PASSAGE FOURNI:
Une décennie plus tard, elle est satisfaite du travail accompli par son équipe, mais demeure réaliste quant aux obstacles auxquels le pays est confronté. « Les besoins sont si grands en Haïti. C’était un défi avant, c’était un défi à l’époque, et il est clair que cela reste un défi. Mais nous avons assurément fait une différence. »

De nouveaux horizons

Il y a eu beaucoup d’autres moments déterminants pour Mme Bérard et l’ACDI, comme la création d’AMC à la suite de la fusion des affaires étrangères, du commerce et du développement. De 2017 à 2019, Mme Bérard a occupé un poste de sous-ministre adjointe aux affaires internationales à Environnement et changement climatique Canada. Ce fut une période intense, compte tenu de la position militante du Canada en matière d’environnement à la Conférence des parties des Nations Unies, ainsi qu’au sein du G20 et du G7. Il y a eu des négociations sur le chapitre portant sur l’environnement dans l’Accord Canada–États-Unis–Mexique, ainsi que sur la position de chef de file du Canada dans le dossier du plastique. Mme Bérard a été appréciée pour sa familiarité avec AMC et pour sa gestion de l’enveloppe de l’aide internationale, alors que le gouvernement mettait en œuvre son engagement de 2,65 milliards de dollars sur 5 ans pour lutter contre les changements climatiques.

Mme Bérard est revenue à AMC en 2019, bouclant ainsi la boucle du point de vue de sa carrière. Elle y occupait le poste de sous‑ministre adjointe pour le Secteur de l’Afrique subsaharienne. Cette fois, elle supervisait les aspects politiques et commerciaux des relations avec l’Afrique, et gérait les questions liées au développement. Elle a notamment contribué à l’organisation du voyage en Afrique du premier ministre Justin Trudeau et des 4 ministres qui ont visité 11 pays pendant 10 semaines. Elle a également contribué à la campagne du Canada pour l’obtention d’un siège au Conseil de sécurité des Nations Unies, qui a coïncidé avec le début de la pandémie de COVID-19 et l’effort massif de rapatriement des Canadiens dispersés dans 48 pays d’Afrique subsaharienne. « Ce fut une période de folie. Nous travaillions nuit et jour. »

Enregistrements sources
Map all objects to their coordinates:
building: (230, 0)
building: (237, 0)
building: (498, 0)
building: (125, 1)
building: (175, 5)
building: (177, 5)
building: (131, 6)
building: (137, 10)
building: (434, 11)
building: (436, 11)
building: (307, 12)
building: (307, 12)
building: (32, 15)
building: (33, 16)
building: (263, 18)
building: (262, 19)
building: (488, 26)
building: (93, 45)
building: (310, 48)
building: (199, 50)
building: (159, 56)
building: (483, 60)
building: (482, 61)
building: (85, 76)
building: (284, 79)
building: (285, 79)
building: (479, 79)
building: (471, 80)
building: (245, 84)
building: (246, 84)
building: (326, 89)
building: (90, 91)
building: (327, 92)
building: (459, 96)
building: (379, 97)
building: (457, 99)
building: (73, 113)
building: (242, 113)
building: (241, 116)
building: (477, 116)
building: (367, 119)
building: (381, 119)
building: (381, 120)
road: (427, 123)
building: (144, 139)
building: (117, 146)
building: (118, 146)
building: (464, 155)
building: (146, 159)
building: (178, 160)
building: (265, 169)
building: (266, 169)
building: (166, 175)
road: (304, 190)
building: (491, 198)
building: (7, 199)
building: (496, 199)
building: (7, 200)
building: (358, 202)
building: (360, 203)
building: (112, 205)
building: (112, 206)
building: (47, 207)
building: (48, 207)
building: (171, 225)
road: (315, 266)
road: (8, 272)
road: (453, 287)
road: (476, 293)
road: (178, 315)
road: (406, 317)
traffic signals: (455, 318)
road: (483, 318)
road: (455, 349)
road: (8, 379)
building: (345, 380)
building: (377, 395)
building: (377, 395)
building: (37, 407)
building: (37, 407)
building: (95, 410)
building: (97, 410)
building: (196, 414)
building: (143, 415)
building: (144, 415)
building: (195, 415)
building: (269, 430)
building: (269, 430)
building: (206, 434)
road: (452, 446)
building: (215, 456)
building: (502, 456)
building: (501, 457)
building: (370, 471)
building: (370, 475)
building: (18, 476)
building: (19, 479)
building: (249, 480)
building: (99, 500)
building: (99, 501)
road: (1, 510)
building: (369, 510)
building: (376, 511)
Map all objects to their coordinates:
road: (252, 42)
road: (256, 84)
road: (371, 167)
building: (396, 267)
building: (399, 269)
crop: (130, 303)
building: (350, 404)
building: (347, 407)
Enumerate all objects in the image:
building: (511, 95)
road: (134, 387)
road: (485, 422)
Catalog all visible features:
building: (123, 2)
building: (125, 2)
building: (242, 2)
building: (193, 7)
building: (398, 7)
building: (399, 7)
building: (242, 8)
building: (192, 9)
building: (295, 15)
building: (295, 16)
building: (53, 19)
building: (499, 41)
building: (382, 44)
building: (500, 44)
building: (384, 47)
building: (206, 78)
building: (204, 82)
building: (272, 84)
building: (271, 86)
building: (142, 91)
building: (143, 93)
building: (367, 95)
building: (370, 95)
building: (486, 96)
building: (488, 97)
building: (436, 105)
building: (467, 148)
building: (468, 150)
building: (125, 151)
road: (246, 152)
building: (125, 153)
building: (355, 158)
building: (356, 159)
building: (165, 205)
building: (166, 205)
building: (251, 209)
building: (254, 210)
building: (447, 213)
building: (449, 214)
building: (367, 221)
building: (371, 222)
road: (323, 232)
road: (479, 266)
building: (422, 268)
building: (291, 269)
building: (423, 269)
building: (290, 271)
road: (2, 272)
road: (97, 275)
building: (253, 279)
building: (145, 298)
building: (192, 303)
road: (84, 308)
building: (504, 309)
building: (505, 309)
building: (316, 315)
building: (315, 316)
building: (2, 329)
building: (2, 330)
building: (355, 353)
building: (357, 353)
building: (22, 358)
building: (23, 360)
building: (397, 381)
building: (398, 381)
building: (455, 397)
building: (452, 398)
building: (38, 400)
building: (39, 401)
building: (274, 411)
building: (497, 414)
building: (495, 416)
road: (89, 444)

TÂCHES ET EXERCICES:
A) Les affirmations suivantes concordent-elles avec le texte sur Mme Bérard ? Pour chacune, répondez par oui ou par non et citez les mots du texte qui tranchent. (i) De 2017 à 2019, Mme Bérard a été sous-ministre adjointe aux affaires internationales à Environnement et changement climatique Canada. (ii) Lors du voyage en Afrique du premier ministre, la délégation a visité 48 pays. (iii) Le gouvernement s'était engagé à verser 2,65 milliards de dollars sur 10 ans pour lutter contre les changements climatiques.
B) Poursuivez le texte sur Mme Bérard à partir de sa dernière phrase.

RÉSULTATS OBTENUS:
A)
(i) Oui : « De 2017 à 2019, Mme Bérard a occupé un poste de sous-ministre adjointe aux affaires internationales à Environnement et changement climatique Canada. »
(ii) Non : « qui ont visité 11 pays pendant 10 semaines ».
(iii) Non : « son engagement de 2,65 milliards de dollars sur 5 ans ».

B)
En plus d’organiser les évacuations, le personnel a examiné chaque projet du budget annuel de programmation de 700 millions de dollars pour trouver des moyens de résoudre les problèmes liés à COVID-19 dans ces pays, explique-t-elle. « Nous avons retourné chaque pierre et réajusté le portefeuille. » Après la pandémie, elle entrevoit « d’importantes possibilités à venir » pour l’Afrique et le Canada. Ces possibilités s’étendent bien au-delà du développement au commerce; ils touchent notamment des secteurs comme les technologies propres. « Nous devons saisir ces occasions. »

Tout au long de sa carrière, son travail a beaucoup changé, mais pas plus que les progrès réalisés dans le domaine de la technologie. « Quand j’ai commencé, j’aidais avec les ordinateurs. Puis le télécopieur est arrivé, ce qui a constitué une révolution en soi », raconte-t-elle. « Et nous voilà aujourd’hui en train d’utiliser l’application Microsoft Teams et d’autres plateformes pour nous rencontrer virtuellement. C’est incroyable. »

En rétrospective, Mme Bérard est reconnaissante d’avoir eu l’occasion, dès ses débuts, d’observer de grands leaders et d’avoir aspiré à en devenir une elle-même. « Je savais que j’avais une certaine capacité à rassembler les gens pour réaliser quelque chose », explique-t-elle. « Le service public est un endroit formidable lorsque vous avez l’endurance nécessaire pour le faire. »

A-t-elle le sentiment d’avoir fait une différence? « Dans l’ensemble, c’est la combinaison des efforts de chacun qui fait la différence », affirme-t-elle. « Mais j’ai certainement fait de mon mieux pour contribuer à la recherche de solutions... J’ai été témoin de projets où nous avons apporté un changement énorme et durable dans la vie des enfants, des femmes et des communautés. »

À l’avenir, Mme Bérard pourrait envisager de s’engager dans les affaires ou la politique. Pour l’instant, elle apprécie les longues promenades dans la campagne autour de sa maison, près de Wakefield, au Québec. Et elle a hâte de faire des randonnées dans des pays plus lointains, une fois qu’il sera possible de voyager.